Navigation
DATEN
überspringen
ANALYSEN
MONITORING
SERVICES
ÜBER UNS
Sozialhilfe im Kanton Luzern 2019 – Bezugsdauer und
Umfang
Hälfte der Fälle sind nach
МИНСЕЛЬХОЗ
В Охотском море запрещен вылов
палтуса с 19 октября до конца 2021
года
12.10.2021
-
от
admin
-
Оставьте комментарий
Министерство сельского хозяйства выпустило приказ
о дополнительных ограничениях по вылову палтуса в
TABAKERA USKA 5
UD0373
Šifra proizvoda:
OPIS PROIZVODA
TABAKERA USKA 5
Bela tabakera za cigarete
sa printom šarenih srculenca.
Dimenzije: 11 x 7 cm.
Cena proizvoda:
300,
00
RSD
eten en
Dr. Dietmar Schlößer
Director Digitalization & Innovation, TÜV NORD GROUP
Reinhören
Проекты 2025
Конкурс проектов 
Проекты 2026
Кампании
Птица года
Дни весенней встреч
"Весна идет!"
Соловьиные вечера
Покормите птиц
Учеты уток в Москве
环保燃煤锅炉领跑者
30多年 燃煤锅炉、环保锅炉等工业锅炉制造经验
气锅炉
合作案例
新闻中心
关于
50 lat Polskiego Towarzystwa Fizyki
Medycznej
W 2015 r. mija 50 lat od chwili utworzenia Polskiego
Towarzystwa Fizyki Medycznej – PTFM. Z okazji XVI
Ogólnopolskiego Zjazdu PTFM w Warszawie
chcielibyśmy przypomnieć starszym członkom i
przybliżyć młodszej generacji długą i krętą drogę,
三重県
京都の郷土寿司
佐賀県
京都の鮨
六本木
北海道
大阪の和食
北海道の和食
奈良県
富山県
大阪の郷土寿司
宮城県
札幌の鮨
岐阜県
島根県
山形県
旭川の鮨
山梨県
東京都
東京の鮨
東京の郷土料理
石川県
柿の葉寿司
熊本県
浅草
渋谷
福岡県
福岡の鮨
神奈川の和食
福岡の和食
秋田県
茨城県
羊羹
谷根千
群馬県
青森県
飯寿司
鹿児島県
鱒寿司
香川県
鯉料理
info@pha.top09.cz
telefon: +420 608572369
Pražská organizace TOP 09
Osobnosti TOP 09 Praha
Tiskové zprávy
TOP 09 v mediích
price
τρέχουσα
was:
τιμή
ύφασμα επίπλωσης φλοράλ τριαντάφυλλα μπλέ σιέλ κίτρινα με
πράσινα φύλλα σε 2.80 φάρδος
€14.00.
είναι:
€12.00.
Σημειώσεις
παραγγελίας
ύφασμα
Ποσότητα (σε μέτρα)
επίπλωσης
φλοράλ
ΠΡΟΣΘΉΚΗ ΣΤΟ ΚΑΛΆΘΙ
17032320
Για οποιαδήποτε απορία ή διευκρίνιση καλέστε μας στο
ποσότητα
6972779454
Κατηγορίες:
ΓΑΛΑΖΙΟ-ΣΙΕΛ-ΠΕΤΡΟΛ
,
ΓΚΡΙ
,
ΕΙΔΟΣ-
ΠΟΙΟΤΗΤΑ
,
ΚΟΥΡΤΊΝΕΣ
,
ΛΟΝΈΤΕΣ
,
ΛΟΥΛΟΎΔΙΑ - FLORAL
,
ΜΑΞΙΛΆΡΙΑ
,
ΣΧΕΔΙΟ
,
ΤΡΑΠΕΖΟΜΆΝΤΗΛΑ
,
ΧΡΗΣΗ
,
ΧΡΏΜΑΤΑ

──────────

Repeat the data. Leave nothing out and change nothing.

SOLUTION FOR THIS PROBLEM:
Navigation
DATEN
überspringen
ANALYSEN
MONITORING
SERVICES
ÜBER UNS
Sozialhilfe im Kanton Luzern 2019 – Bezugsdauer und
Umfang
Hälfte der Fälle sind nach
МИНСЕЛЬХОЗ
В Охотском море запрещен вылов
палтуса с 19 октября до конца 2021
года
12.10.2021
-
от
admin
-
Оставьте комментарий
Министерство сельского хозяйства выпустило приказ
о дополнительных ограничениях по вылову палтуса в
TABAKERA USKA 5
UD0373
Šifra proizvoda:
OPIS PROIZVODA
TABAKERA USKA 5
Bela tabakera za cigarete
sa printom šarenih srculenca.
Dimenzije: 11 x 7 cm.
Cena proizvoda:
300,
00
RSD
eten en
Dr. Dietmar Schlößer
Director Digitalization & Innovation, TÜV NORD GROUP
Reinhören
Проекты 2025
Конкурс проектов 
Проекты 2026
Кампании
Птица года
Дни весенней встреч
"Весна идет!"
Соловьиные вечера
Покормите птиц
Учеты уток в Москве
环保燃煤锅炉领跑者
30多年 燃煤锅炉、环保锅炉等工业锅炉制造经验
气锅炉
合作案例
新闻中心
关于
50 lat Polskiego Towarzystwa Fizyki
Medycznej
W 2015 r. mija 50 lat od chwili utworzenia Polskiego
Towarzystwa Fizyki Medycznej – PTFM. Z okazji XVI
Ogólnopolskiego Zjazdu PTFM w Warszawie
chcielibyśmy przypomnieć starszym członkom i
przybliżyć młodszej generacji długą i krętą drogę,
三重県
京都の郷土寿司
佐賀県
京都の鮨
六本木
北海道
大阪の和食
北海道の和食
奈良県
富山県
大阪の郷土寿司
宮城県
札幌の鮨
岐阜県
島根県
山形県
旭川の鮨
山梨県
東京都
東京の鮨
東京の郷土料理
石川県
柿の葉寿司
熊本県
浅草
渋谷
福岡県
福岡の鮨
神奈川の和食
福岡の和食
秋田県
茨城県
羊羹
谷根千
群馬県
青森県
飯寿司
鹿児島県
鱒寿司
香川県
鯉料理
info@pha.top09.cz
telefon: +420 608572369
Pražská organizace TOP 09
Osobnosti TOP 09 Praha
Tiskové zprávy
TOP 09 v mediích
price
τρέχουσα
was:
τιμή
ύφασμα επίπλωσης φλοράλ τριαντάφυλλα μπλέ σιέλ κίτρινα με
πράσινα φύλλα σε 2.80 φάρδος
€14.00.
είναι:
€12.00.
Σημειώσεις
παραγγελίας
ύφασμα
Ποσότητα (σε μέτρα)
επίπλωσης
φλοράλ
ΠΡΟΣΘΉΚΗ ΣΤΟ ΚΑΛΆΘΙ
17032320
Για οποιαδήποτε απορία ή διευκρίνιση καλέστε μας στο
ποσότητα
6972779454
Κατηγορίες:
ΓΑΛΑΖΙΟ-ΣΙΕΛ-ΠΕΤΡΟΛ
,
ΓΚΡΙ
,
ΕΙΔΟΣ-
ΠΟΙΟΤΗΤΑ
,
ΚΟΥΡΤΊΝΕΣ
,
ΛΟΝΈΤΕΣ
,
ΛΟΥΛΟΎΔΙΑ - FLORAL
,
ΜΑΞΙΛΆΡΙΑ
,
ΣΧΕΔΙΟ
,
ΤΡΑΠΕΖΟΜΆΝΤΗΛΑ
,
ΧΡΗΣΗ
,
ΧΡΏΜΑΤΑ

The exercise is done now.